>> begin Passage
Postby sidney7 » 03 Jun 2009 12:15

Hi,
I'm having difficulty posting the URL link, so I shall quote selections from Huggonson's and Kerwin's articles re Boer War trackers.

Among the Australian troops that served in this war were four Aboriginal men from Queensland, who served as trackers and scouts.
It would be highly likely that the four trackers saw service in the mopping up campaign after the siege and capture of the city of Bloemfontein, the capital of the Orange Free State.
Trackers could well be stationed at POW camps to facilitate the re-arrest of any escapees. Finally, native guides could render invaluable services to any reconnoitring parties in the forward positions’. (Strehlow 1943:6)

The history of the Anglo-Boer war has been told from the dominant Anglo-Australian point of view. We read of the heroism, the tragedy of the loss of life and the pain and suffering of those involved. We know that after the war, the Australian soldiers were repatriated back to Australia by government sponsorship.

But what happened to the four Aboriginal men?
>> end Passage
>> begin Listed records
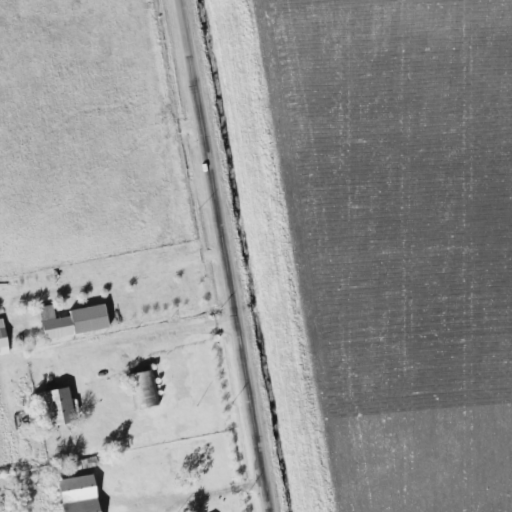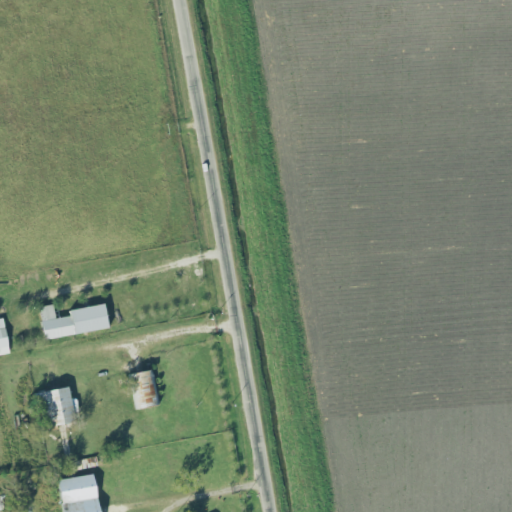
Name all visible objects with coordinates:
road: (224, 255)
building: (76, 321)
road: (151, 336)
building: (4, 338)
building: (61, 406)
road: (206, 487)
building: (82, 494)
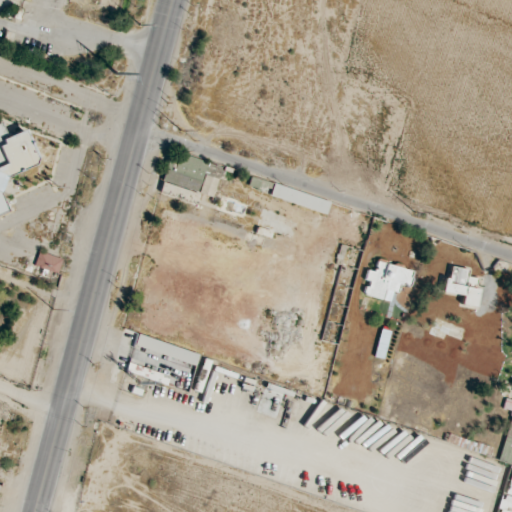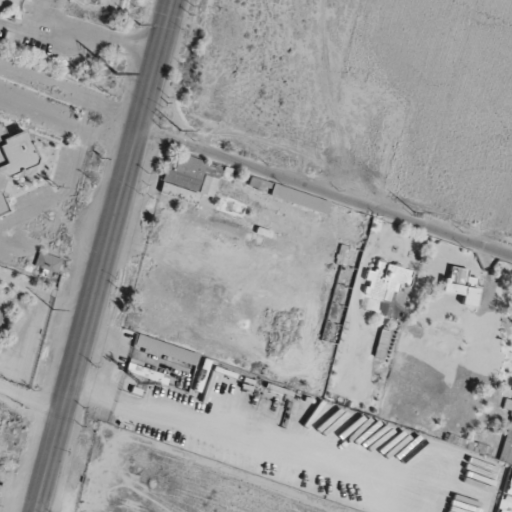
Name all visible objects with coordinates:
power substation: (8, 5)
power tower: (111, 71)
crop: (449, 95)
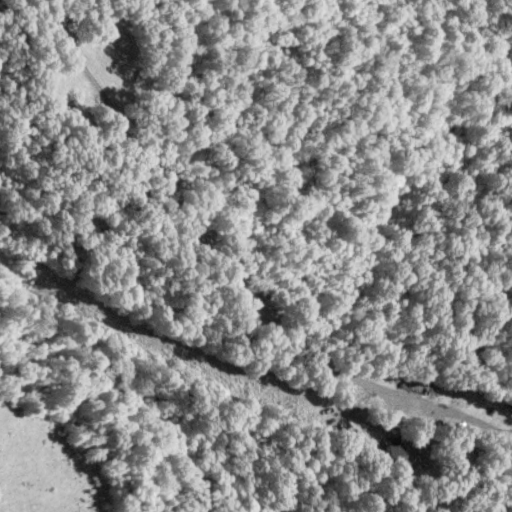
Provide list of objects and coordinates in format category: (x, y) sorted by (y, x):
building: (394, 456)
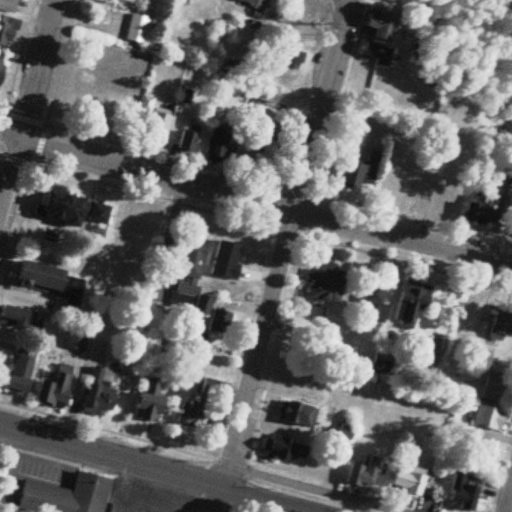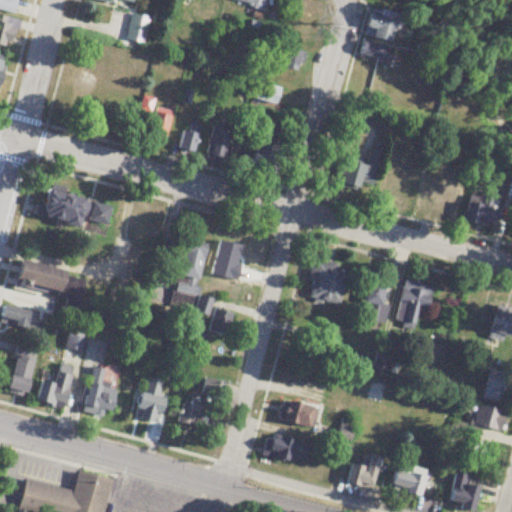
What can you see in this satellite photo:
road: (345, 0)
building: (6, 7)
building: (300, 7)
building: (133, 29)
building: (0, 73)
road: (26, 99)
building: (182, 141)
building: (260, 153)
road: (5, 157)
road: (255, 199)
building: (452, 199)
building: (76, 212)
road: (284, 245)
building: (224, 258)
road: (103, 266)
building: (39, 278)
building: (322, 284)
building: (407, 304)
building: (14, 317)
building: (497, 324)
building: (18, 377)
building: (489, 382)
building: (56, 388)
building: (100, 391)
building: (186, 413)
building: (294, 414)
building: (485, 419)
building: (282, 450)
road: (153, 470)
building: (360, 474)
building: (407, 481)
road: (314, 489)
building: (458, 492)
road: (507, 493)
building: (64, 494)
>> end Listed records
Give the Boer War trackers post from "The history of" to "four Aboriginal men?", changing "heroism" to "courage". These records were drawn from a separate source.

Complete answer
The history of the Anglo-Boer war has been told from the dominant Anglo-Australian point of view. We read of the courage, the tragedy of the loss of life and the pain and suffering of those involved. We know that after the war, the Australian soldiers were repatriated back to Australia by government sponsorship.

But what happened to the four Aboriginal men?